** Opening Dataset excerpts block **
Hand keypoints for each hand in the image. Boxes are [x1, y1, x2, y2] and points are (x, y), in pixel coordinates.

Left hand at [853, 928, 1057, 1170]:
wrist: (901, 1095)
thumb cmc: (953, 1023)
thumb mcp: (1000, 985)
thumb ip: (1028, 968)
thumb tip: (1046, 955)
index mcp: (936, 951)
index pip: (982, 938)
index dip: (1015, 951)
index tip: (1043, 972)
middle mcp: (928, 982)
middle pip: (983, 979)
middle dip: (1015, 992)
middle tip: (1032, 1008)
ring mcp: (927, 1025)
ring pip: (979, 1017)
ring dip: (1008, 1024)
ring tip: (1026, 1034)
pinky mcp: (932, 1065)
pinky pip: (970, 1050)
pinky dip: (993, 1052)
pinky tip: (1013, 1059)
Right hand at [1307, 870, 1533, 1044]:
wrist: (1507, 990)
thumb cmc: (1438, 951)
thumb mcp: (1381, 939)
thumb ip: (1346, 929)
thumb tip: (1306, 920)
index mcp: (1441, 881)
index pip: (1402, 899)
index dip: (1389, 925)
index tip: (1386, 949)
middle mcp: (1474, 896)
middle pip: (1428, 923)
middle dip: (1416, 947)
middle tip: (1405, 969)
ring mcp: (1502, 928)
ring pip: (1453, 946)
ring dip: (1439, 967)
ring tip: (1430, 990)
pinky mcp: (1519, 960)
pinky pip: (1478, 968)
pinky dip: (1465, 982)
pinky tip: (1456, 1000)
** Closing Dataset excerpts block **
Say how many lines in the records include the string "hand", giving the figure by itself.

3